- Compiti da svolgere:
1. Trascrivi fedelmente il passo del testo sulle idi di marzo che comincia con le parole "L’espressione latina tu" e termina con "di una persona.".
2. Rispondi alle seguenti domande in base al testo sulle idi di marzo riportato più sotto:
(a) Circa quanti senatori aderirono alla congiura?
(b) Con quante pugnalate venne assassinato Cesare?
(c) In quale opera di William Shakespeare il dittatore rivolge a Bruto le sue ultime parole famose?

Le idi di Marzo: I traditori non passano mai alla storia, loro malgrado

Se vi trovaste a non avere la possibilità di essere nessuno dei due tra essere un Giuda ed essere un Dongiovanni scegliete sempre la seconda

Franco Fiorito

Ulisse della Politica

Ieri erano le idi di marzo. Il termine “idi” deriva dal latino e indica la metà del mese. Nelle idi di marzo, cioè il 15 marzo, avvenivano festeggiamenti per il dio della guerra Marte, ma questa data è ricordata soprattutto per l’assassinio di Giulio Cesare. Cassio e Bruto, che architettarono il piano per far fuori il dittatore, decisero di porre fine alla sua vita proprio il 15 marzo, giorno di seduta al Senato.

Alla congiura, tenutasi nella Curia di Pompeo, aderirono circa ottanta senatori, sebbene all’atto pratico solo venti persone parteciparono attivamente all’omicidio. Cesare infatti venne assassinato con 23 pugnalate, di cui 22 non mortali. Quella che lo uccise fu la seconda di Bruto, in pieno petto mentre Cesare lo guardava esclamando con voce flebile “tu quoque”.

“Anche tu, figlio mio?”

L’espressione latina tu quoque è la forma abbreviata di una celebre frase che si ritiene tradizionalmente attribuita a Giulio Cesare e che è “tu quoque, Brute, fili mi?”. La frase per intero significa “anche tu, Bruto, figlio mio?”. Tu quoque dunque significa anche tu.

L’espressione si usa oggi, ancora in latino, per esprimere un certo stupore, rammarico e rimprovero, anche soltanto in tono ironico, nello scoprire determinate azioni di una persona.

In particolar modo questa espressione viene usata quando si coglie in fallo una persona che si riteneva irreprensibile, oppure quando si ritiene di essere stati abbandonati o traditi in qualche modo da una persona ritenuta amica, fedele e leale.

La versione di Shakespeare

Anche nella celebre opera Giulio Cesare di William Shakespeare, il dittatore rivolge le sue ultime parole famose a Bruto, con un inserto in latino nel testo originale in inglese: “Et tu, Brute? Then fall, Caesar.” (“Anche tu, Bruto? Cadi, allora, Cesare.”).
Dunque il tradito fu Cesare. Ed i congiuranti tra cui moltissimi a lui vicini festeggiarono sul corpo del caduto appropriandosi momentaneamente del potere dopo l’eliminazione del Divo Giulio sostituendolo poi nel governo di Roma. Erano loro vittoriosi dunque seppur nel sangue.

Ma perché nella storia Giulio Cesare è rimasto ad imperituro esempio di grandezza mentre i congiurati al contrario additati da millenni come volgari traditori.

Gloria per doti o per inganno

Perché il traditore non passa mai alla storia. Perché una cosa è la gloria ottenuta per capacità per doti un’altra quella conquistata col tradimento e l’inganno. Quella del traditore è sempre una gioia momentanea. Ma la storia lo condanna sempre. E come in Cesare l’elemento davvero affascinante è comprendere come mai è sempre il tradito a passare alla storia come un eroe e non il traditore.

- Righe fornite:
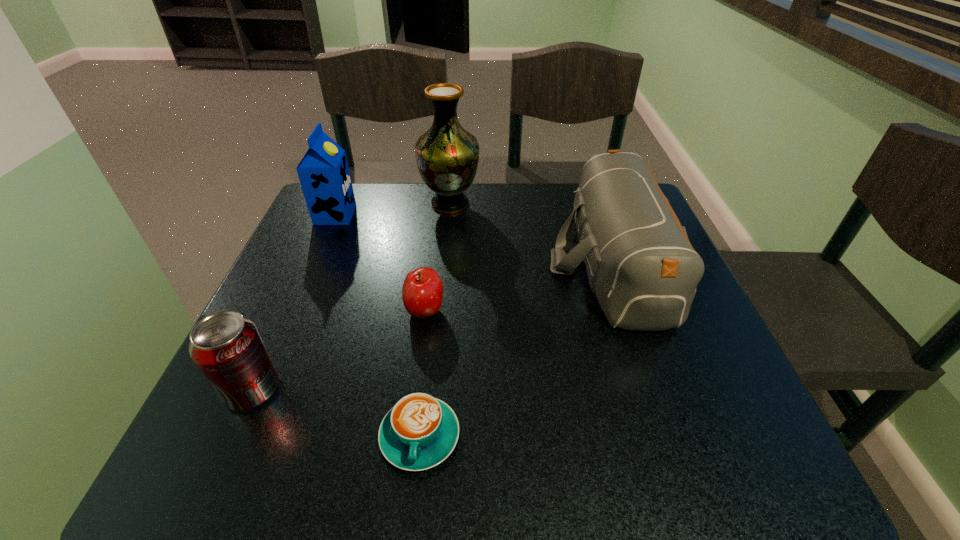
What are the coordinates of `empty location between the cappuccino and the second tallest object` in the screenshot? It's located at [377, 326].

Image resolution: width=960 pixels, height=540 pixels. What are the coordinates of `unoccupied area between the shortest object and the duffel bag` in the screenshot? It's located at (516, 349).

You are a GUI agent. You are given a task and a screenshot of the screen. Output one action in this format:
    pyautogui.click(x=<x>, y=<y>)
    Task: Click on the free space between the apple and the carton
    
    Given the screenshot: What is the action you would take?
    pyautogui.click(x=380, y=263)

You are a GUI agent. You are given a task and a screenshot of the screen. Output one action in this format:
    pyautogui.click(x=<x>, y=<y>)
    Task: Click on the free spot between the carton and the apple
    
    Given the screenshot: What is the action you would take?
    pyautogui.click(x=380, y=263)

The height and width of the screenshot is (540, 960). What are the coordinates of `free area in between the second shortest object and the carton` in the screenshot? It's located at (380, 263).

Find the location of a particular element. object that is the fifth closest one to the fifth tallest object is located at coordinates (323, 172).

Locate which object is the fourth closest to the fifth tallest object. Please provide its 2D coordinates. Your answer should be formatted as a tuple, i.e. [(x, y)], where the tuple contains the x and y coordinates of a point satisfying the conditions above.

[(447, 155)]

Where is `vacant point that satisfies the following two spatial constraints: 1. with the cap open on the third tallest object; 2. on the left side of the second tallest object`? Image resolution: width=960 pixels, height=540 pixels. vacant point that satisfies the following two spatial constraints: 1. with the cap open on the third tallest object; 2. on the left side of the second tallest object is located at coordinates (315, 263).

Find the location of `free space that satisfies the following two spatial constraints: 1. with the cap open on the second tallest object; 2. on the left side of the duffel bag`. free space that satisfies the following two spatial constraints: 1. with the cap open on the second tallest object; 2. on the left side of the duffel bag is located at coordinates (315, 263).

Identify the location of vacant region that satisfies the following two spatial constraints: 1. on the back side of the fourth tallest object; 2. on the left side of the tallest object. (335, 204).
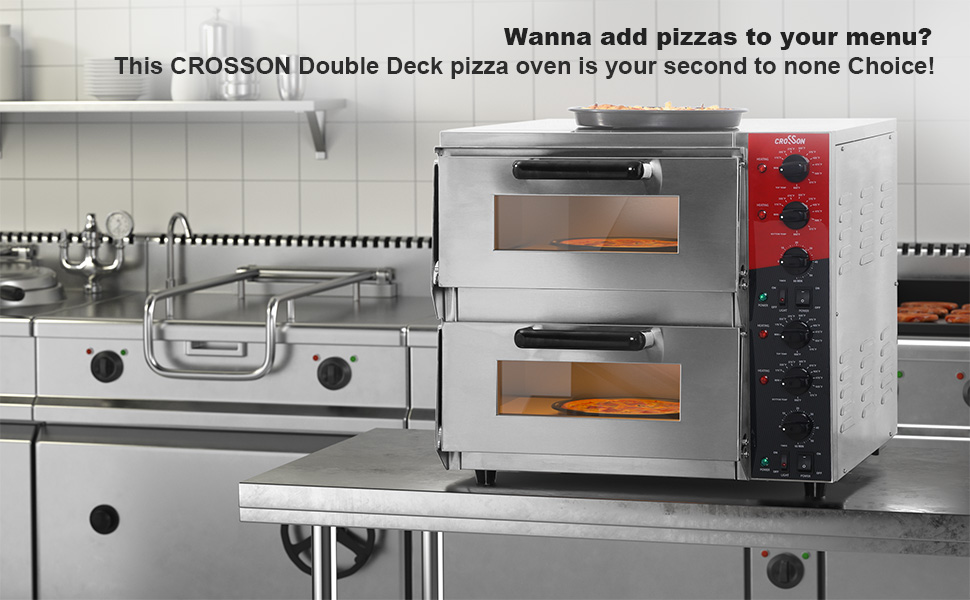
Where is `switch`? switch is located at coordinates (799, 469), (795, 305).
---
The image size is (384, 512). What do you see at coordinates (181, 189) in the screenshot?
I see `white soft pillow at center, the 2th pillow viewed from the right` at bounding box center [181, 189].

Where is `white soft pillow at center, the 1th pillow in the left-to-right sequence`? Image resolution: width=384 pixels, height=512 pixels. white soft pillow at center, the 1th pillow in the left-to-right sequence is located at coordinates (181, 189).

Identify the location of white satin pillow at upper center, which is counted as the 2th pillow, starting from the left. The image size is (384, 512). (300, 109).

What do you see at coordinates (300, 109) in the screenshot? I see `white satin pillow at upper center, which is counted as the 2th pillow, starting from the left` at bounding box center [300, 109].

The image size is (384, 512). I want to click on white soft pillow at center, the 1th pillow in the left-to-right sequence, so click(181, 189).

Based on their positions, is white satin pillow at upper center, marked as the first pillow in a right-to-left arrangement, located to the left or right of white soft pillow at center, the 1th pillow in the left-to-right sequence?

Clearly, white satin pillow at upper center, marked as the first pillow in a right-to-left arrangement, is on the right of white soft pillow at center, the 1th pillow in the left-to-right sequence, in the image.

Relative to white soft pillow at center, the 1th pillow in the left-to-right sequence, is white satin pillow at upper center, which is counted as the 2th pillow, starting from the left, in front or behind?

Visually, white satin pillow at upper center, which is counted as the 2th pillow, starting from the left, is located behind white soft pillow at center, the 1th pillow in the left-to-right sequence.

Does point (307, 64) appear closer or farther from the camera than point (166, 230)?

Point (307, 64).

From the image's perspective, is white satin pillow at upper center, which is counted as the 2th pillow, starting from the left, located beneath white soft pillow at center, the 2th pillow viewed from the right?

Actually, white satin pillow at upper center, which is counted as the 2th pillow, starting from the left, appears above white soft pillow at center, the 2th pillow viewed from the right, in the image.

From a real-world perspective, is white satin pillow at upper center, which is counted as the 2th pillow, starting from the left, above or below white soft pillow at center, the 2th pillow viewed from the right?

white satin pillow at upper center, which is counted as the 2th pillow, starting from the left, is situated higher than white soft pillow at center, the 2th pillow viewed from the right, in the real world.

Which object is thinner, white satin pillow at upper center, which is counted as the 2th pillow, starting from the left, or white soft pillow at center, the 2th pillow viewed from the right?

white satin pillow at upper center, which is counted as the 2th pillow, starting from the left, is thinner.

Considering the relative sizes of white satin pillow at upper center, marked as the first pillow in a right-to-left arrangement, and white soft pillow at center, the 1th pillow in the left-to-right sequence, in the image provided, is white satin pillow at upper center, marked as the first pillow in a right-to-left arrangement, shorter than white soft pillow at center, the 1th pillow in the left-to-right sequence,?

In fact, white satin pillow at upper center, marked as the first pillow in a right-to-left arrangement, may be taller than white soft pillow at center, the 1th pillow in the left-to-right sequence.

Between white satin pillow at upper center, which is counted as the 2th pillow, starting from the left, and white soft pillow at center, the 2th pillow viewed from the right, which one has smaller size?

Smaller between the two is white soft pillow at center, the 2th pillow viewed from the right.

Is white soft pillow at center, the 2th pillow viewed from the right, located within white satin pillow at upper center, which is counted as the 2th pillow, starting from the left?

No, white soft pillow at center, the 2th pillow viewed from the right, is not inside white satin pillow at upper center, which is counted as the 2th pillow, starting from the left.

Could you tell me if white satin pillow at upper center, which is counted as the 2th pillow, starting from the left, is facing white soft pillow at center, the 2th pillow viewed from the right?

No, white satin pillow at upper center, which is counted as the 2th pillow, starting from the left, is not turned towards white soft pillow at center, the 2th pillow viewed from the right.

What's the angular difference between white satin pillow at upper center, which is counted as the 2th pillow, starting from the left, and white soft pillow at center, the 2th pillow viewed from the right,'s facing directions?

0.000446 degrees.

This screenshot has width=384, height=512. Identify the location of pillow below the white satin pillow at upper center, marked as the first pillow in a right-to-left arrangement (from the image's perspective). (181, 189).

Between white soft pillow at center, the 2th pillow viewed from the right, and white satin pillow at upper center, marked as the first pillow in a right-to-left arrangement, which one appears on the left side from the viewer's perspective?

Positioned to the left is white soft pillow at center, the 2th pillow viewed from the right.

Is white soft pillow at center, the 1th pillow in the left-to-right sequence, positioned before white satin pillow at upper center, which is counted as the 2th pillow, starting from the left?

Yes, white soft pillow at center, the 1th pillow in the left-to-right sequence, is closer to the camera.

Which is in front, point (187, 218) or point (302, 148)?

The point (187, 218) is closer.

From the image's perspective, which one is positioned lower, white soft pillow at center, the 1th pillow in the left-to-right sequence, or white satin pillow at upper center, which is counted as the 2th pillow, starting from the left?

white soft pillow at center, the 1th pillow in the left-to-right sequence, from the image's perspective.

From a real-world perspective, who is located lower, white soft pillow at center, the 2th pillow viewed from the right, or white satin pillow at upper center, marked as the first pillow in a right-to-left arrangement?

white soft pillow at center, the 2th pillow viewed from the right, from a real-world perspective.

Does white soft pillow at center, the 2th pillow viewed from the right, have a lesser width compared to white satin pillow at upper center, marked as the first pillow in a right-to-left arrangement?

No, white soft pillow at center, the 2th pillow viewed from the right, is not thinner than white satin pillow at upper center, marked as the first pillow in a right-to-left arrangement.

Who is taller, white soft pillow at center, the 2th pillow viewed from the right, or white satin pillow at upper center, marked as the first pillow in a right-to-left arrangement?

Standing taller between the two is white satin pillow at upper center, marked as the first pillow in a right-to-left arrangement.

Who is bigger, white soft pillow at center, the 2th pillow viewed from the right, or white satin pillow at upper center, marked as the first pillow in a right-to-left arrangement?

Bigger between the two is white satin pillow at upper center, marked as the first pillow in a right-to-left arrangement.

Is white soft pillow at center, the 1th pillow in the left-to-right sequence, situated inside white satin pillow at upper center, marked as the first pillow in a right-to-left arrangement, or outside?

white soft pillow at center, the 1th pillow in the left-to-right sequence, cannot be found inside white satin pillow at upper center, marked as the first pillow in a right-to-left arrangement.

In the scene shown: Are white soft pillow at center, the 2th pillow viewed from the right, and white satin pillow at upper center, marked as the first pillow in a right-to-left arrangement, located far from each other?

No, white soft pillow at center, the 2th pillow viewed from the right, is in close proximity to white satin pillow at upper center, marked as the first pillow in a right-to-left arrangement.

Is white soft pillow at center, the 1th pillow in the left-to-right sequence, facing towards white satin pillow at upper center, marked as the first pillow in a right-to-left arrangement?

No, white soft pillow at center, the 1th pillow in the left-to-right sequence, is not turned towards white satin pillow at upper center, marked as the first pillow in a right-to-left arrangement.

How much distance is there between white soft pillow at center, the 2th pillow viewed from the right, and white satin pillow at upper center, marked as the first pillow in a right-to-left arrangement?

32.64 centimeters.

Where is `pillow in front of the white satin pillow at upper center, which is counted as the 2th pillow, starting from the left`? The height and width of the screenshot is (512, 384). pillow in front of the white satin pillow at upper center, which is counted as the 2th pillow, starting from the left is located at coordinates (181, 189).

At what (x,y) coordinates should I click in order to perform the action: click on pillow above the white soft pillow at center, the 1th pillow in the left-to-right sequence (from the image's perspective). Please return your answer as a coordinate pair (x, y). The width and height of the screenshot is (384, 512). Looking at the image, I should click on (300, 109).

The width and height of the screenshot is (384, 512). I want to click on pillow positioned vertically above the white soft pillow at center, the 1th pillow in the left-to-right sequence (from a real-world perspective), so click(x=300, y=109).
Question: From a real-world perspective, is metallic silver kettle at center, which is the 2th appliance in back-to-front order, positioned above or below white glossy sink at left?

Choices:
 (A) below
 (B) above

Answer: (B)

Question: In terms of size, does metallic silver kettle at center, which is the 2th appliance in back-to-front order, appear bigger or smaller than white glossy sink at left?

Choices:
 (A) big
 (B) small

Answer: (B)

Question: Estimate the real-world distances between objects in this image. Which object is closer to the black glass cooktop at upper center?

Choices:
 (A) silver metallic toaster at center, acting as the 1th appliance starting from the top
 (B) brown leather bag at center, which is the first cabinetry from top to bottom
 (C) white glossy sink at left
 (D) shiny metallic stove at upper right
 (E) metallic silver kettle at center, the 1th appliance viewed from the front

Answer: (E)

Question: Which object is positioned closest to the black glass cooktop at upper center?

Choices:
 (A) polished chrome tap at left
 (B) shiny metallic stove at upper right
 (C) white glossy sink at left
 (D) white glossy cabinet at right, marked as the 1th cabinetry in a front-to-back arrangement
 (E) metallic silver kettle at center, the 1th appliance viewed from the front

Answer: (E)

- Risposte:
1.
L’espressione latina tu quoque è la forma abbreviata di una celebre frase che si ritiene tradizionalmente attribuita a Giulio Cesare e che è “tu quoque, Brute, fili mi?”. La frase per intero significa “anche tu, Bruto, figlio mio?”. Tu quoque dunque significa anche tu.

L’espressione si usa oggi, ancora in latino, per esprimere un certo stupore, rammarico e rimprovero, anche soltanto in tono ironico, nello scoprire determinate azioni di una persona.

2.
(a) Circa ottanta.
(b) Con 23 pugnalate.
(c) Nel Giulio Cesare.